Metadata-Version: 2.0
Name: Carousel
Version: 0.3.2
Summary: Model Simulation Framework
Home-page: https://github.com/SunPower/Carousel
Author: Mark Mikofski
Author-email: mark.mikofski@sunpowercorp.com
License: BSD 3-clause
Platform: UNKNOWN
Requires: numpy
Requires: xlrd
Requires: scipy
Requires: python_dateutil
Requires: numexpr
Requires: pint (==0.7.2)
Requires: UncertaintyWrapper (>=0.4.1)
Requires: sphinx
Requires: nose
Requires: pandas
Requires: pytz
Requires: pvlib (>=0.4.2)
Requires: dulwich
Requires-Dist: UncertaintyWrapper (>=0.4.1)
Requires-Dist: dulwich
Requires-Dist: nose
Requires-Dist: numexpr
Requires-Dist: numpy
Requires-Dist: pandas
Requires-Dist: pint (==0.7.2)
Requires-Dist: pvlib (>=0.4.2)
Requires-Dist: python-dateutil
Requires-Dist: pytz
Requires-Dist: scipy
Requires-Dist: sphinx
Requires-Dist: xlrd

.. image:: https://travis-ci.org/SunPower/Carousel.svg?branch=master
    :target: https://travis-ci.org/SunPower/Carousel

Carousel - Model Simulation Framework
=====================================
Carousel ia a framework for simulating mathematical models that decouples
the models from the simulation implementation.
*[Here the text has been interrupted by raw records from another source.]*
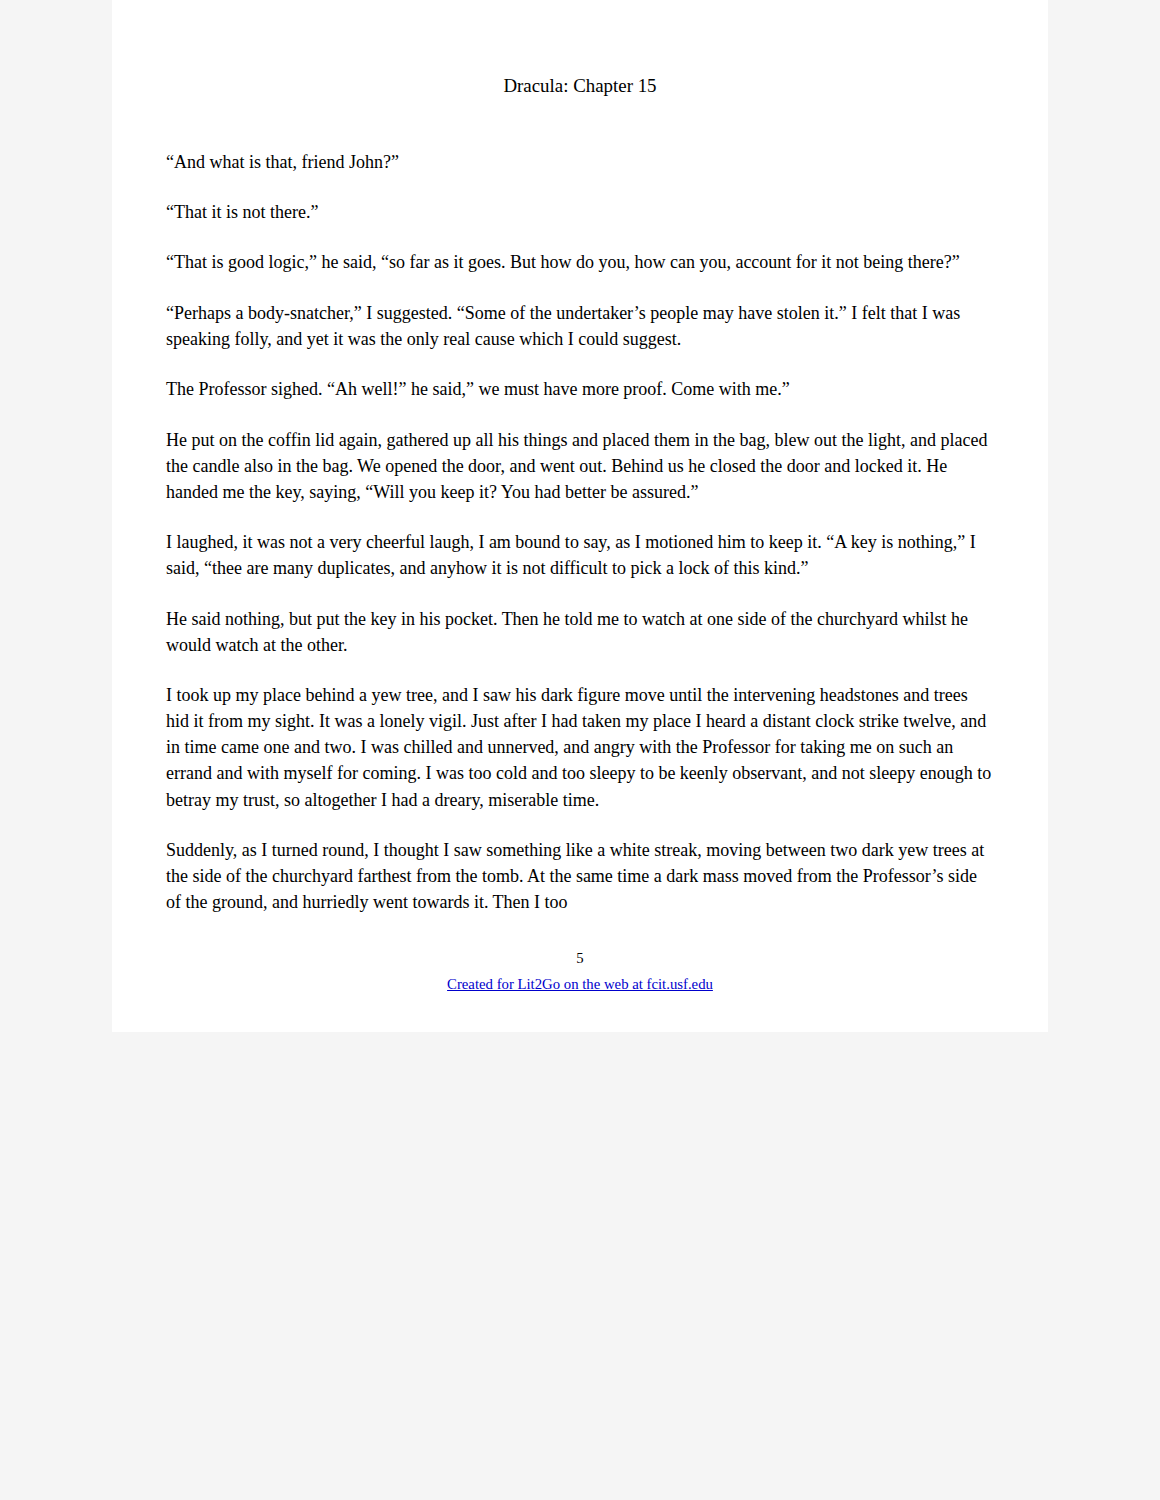Dracula: Chapter 15
“And what is that, friend John?”
“That it is not there.”
“That is good logic,” he said, “so far as it goes. But how do you, how can you, account for it not being there?”
“Perhaps a body-snatcher,” I suggested. “Some of the undertaker’s people may have stolen it.” I felt that I was speaking folly, and yet it was the only real cause which I could suggest.
The Professor sighed. “Ah well!” he said,” we must have more proof. Come with me.”
He put on the coffin lid again, gathered up all his things and placed them in the bag, blew out the light, and placed the candle also in the bag. We opened the door, and went out. Behind us he closed the door and locked it. He handed me the key, saying, “Will you keep it? You had better be assured.”
I laughed, it was not a very cheerful laugh, I am bound to say, as I motioned him to keep it. “A key is nothing,” I said, “thee are many duplicates, and anyhow it is not difficult to pick a lock of this kind.”
He said nothing, but put the key in his pocket. Then he told me to watch at one side of the churchyard whilst he would watch at the other.
I took up my place behind a yew tree, and I saw his dark figure move until the intervening headstones and trees hid it from my sight. It was a lonely vigil. Just after I had taken my place I heard a distant clock strike twelve, and in time came one and two. I was chilled and unnerved, and angry with the Professor for taking me on such an errand and with myself for coming. I was too cold and too sleepy to be keenly observant, and not sleepy enough to betray my trust, so altogether I had a dreary, miserable time.
Suddenly, as I turned round, I thought I saw something like a white streak, moving between two dark yew trees at the side of the churchyard farthest from the tomb. At the same time a dark mass moved from the Professor’s side of the ground, and hurriedly went towards it. Then I too
5
Created for Lit2Go on the web at fcit.usf.edu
It takes care of boilerplate
routines such as loading data from various sources into a key store that can be
used from any calculation, determining the correct order of calculations,
stepping through dynamic simulations and generating output reports and
visualizations, so that you can focus on developing models and don't have to
worry about how to add new models or how to integrate changes.

Requirements
------------
* `Pint <http://pint.readthedocs.org/en/latest/>`_
* `NumPy <http://www.numpy.org/>`_
* `h5py <http://www.h5py.org/>`_
* `xlrd <http://www.python-excel.org/>`_
* `UncertaintyWrapper <http://sunpower.github.io/UncertaintyWrapper/>`_

Installation
------------
Carousel `releases are on PyPI <https://pypi.python.org/pypi/Carousel>`_ and on
`GitHub <https://github.com/SunPower/Carousel/releases>`_. You can use either
``pip``, ``conda``, or ``distutils`` to install Carousel.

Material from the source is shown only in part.